Legal Insurrection covered the Supreme Court’s ruling on the Hobby Lobby case that a closely held corporation cannot be required to provide contraception coverage.

Loyola University student Matt Lamb looks at the reaction from Christian Colleges, which were awaiting this decision in hopes their schools would be able to get exemptions.

Backers of religious freedom for Christian universities cheered the Supreme Court’s ruling Monday that “closely held for-profit corporations” like Hobby Lobby can claim a religious exemption from the Affordable Care Act’s so-called contraceptive mandate.

While the ruling does not guarantee a victory in the lower courts for universities challenging the mandate on religious grounds, religious freedom proponents are hopeful the courts will rule in favor of the universities.

Under the Religious Freedom Restoration Act (RFRA), the federal government can “substantially burden a person’s exercise of religion” only when there is a “compelling government interest” and it is the “least restrictive means” of achieving the government’s purpose.

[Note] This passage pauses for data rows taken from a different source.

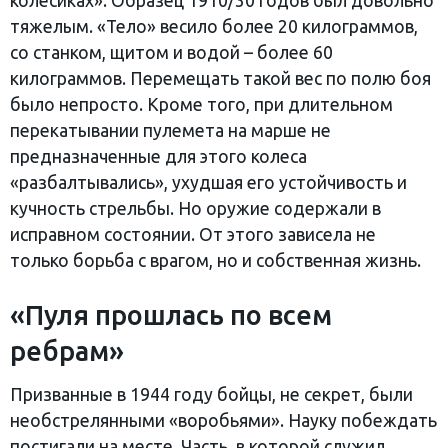
колесиках». Образец 1910/30 годов был довольно
тяжелым. «Тело» весило более 20 килограммов,
со станком, щитом и водой – более 60
килограммов. Перемещать такой вес по полю боя
было непросто. Кроме того, при длительном
перекатывании пулемета на марше не
предназначенные для этого колеса
«разбалтывались», ухудшая его устойчивость и
кучность стрельбы. Но оружие содержали в
исправном состоянии. От этого зависела не
только борьба с врагом, но и собственная жизнь.
«Пуля прошлась по всем
ребрам»
Призванные в 1944 году бойцы, не секрет, были
необстрелянными «воробьями». Науку побеждать
постигали на месте. Часть, в которой служил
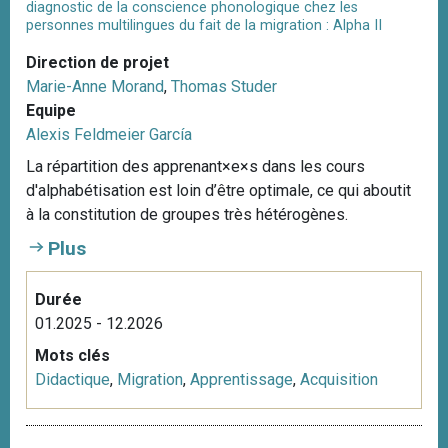
diagnostic de la conscience phonologique chez les
personnes multilingues du fait de la migration : Alpha II
Direction de projet
Marie-Anne Morand
,
Thomas Studer
Equipe
Alexis Feldmeier García
La répartition des apprenant×e×s dans les cours
d'alphabétisation est loin d’être optimale, ce qui aboutit
à la constitution de groupes très hétérogènes.
Plus
Durée
01.2025 - 12.2026
Mots clés
Didactique
,
Migration
,
Apprentissage
,
Acquisition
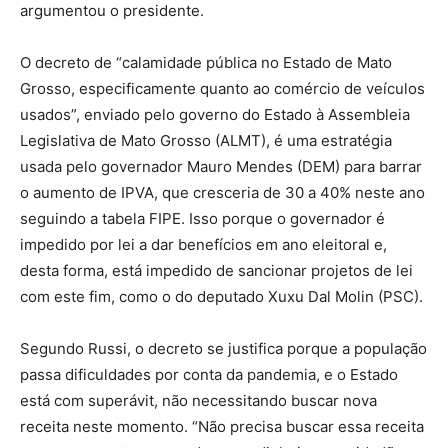
argumentou o presidente.
O decreto de “calamidade pública no Estado de Mato
Grosso, especificamente quanto ao comércio de veículos
usados”, enviado pelo governo do Estado à Assembleia
Legislativa de Mato Grosso (ALMT), é uma estratégia
usada pelo governador Mauro Mendes (DEM) para barrar
o aumento de IPVA, que cresceria de 30 a 40% neste ano
seguindo a tabela FIPE. Isso porque o governador é
impedido por lei a dar benefícios em ano eleitoral e,
desta forma, está impedido de sancionar projetos de lei
com este fim, como o do deputado Xuxu Dal Molin (PSC).
Segundo Russi, o decreto se justifica porque a população
passa dificuldades por conta da pandemia, e o Estado
está com superávit, não necessitando buscar nova
receita neste momento. “Não precisa buscar essa receita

Writing for the 5-4 majority, Justice Samuel Alito wrote that providing contraception can be in the government’s interest, but forcing businesses to provide it “plainly fails” the least-restrictive-means test.

Because the court ruled the federal government has other ways of providing contraception without requiring businesses to pay for them, religious universities may also qualify for that exemption.Six of the schools represented by the Becket Fund for Religious Liberty – which also represented Hobby Lobby – have been granted injunctions against the mandate, including Union University, Colorado Christian University and Houston Baptist University.

Colorado Christian was the most recent plaintiff to prevail. A federal judge in Denver issued an injunction in late June, saying the mandate violated RFRA.

Many federal courts were waiting to rule on challenges to the mandate until after the Supreme Court ruled.  For example, the College of the Ozarks and Belmont Abbey College both have pending cases in courts waiting to hear from the Supreme Court in the Hobby Lobby case.

Tony Perkins, president of the Family Research Council, said in a press release he was meeting with the other plaintiff in the case, Mennonite-owned Conestoga Wood Specialties, when the Supreme Court ruling was announced.

“While we celebrate this landmark decision, it is our hope that lower courts will follow the Supreme Court’s lead and protect non-profits like Little Sisters of the Poor, Priests for Life, and Wheaton College” from the mandate, Perkins said.

Wheaton lost its anti-mandate argument in federal appeals court in 2012 on the grounds that the government had promised not to enforce the rule until it devised a final accommodation for religious schools like the evangelical Wheaton.